In my last blog post, “Three things you should know about Ethernet PHYs,” I discussed the evolution of Ethernet and the most essential information about the Ethernet physical layer transceiver (PHY). In this post, I’ll pick up where I left off and discuss how Ethernet PHYs are shifting modern markets.
Ethernet was invented over 40 years ago. Fast-forward through the standardization of IEEE 802.3 (10Mbps Ethernet PHYs) and into the world of 1995 – the era of “fast Ethernet,” where nominal data rates could reach up to 100Mbps. As part of this technological boom, National Semiconductor invented the industry’s first 10/100Mbps Ethernet PHY, a speed that’s still used predominantly even in today’s modern markets. What was even more impressive was the fact that National included a feature called auto-negotiation, which allowed the Ethernet PHY to operate at 10Mbps or 100Mbps without the need for human intervention. Both of these facets were considered a massive reinvention for Ethernet technology. As a result, new markets began emerging for the Ethernet PHY.

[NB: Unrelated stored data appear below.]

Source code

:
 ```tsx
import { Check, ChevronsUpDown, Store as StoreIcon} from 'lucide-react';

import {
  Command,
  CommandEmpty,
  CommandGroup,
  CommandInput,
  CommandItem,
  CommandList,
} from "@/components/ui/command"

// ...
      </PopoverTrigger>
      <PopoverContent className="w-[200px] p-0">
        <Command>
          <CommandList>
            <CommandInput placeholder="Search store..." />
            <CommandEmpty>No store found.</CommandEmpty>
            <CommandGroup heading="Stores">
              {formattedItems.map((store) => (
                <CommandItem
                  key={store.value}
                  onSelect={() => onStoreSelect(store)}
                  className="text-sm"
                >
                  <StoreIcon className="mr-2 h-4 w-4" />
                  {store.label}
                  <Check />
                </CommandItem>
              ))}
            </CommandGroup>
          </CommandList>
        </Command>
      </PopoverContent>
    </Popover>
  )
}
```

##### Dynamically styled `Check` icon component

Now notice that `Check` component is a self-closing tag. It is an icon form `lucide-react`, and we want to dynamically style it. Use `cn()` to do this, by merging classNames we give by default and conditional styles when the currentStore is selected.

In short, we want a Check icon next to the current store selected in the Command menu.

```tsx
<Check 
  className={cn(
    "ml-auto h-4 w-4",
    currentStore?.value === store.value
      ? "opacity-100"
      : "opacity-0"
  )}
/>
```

Figure 1: Ethernet PHYs are integrated into applications such as automotive diagnostics, robotic assembly lines and set-top boxes
In today’s markets, Ethernet technology is drastically changing the dynamics of how we efficiently transfer data. Ethernet PHYs are integrated into everything from automotive diagnostics to robotic assembly lines to set-top boxes, as shown in Figure 1. Ethernet PHYs are evolving to meet market demand due to three main factors:
Today’s technological applications require electronics to provide a more real-time response. An Ethernet PHY architected and designed for such applications can provide improved link times and low latency. You can find an example of why low deterministic latency is important in a robotics assembly line. Robots need to be timed extremely precisely in order to optimize assembly time and reduce defects. If the Ethernet PHY did not have low deterministic latency, the processor would have to increase the delay between each action the robot takes. Multiplied hundreds or thousands of times, such delays would drastically increase assembly time and reduce throughput.
Robustness and reliability against external factors
Industrial and automotive equipment manufacturers have adopted the IEEE 802.3 Ethernet standard because of its functionality. To better address these markets, some suppliers have developed Ethernet PHYs that exceed the IEEE specification with extended temperature ranges, rigorous electrostatic discharge (ESD) testing, the ability to exceed electromagnetic interference (EMI) and electromagnetic compatibility (EMC) specifications, and excellent signal integrity. Ethernet PHYs are also undergoing stringent performance tests to become automotive qualified (AEC-Q100). Applications such as industrial data concentrators, industrial protective relays, and automotive gateways for on-board diagnostics and firmware upgrades all require robust testing.
Since Ethernet is a widely adopted and known standard, it is a cost-effective way to reliably transfer data quickly through a dedicated medium. This, along with Ethernet’s ease of use, has led to commercial products offering Ethernet connections such as set-top boxes, network printers and smart TVs.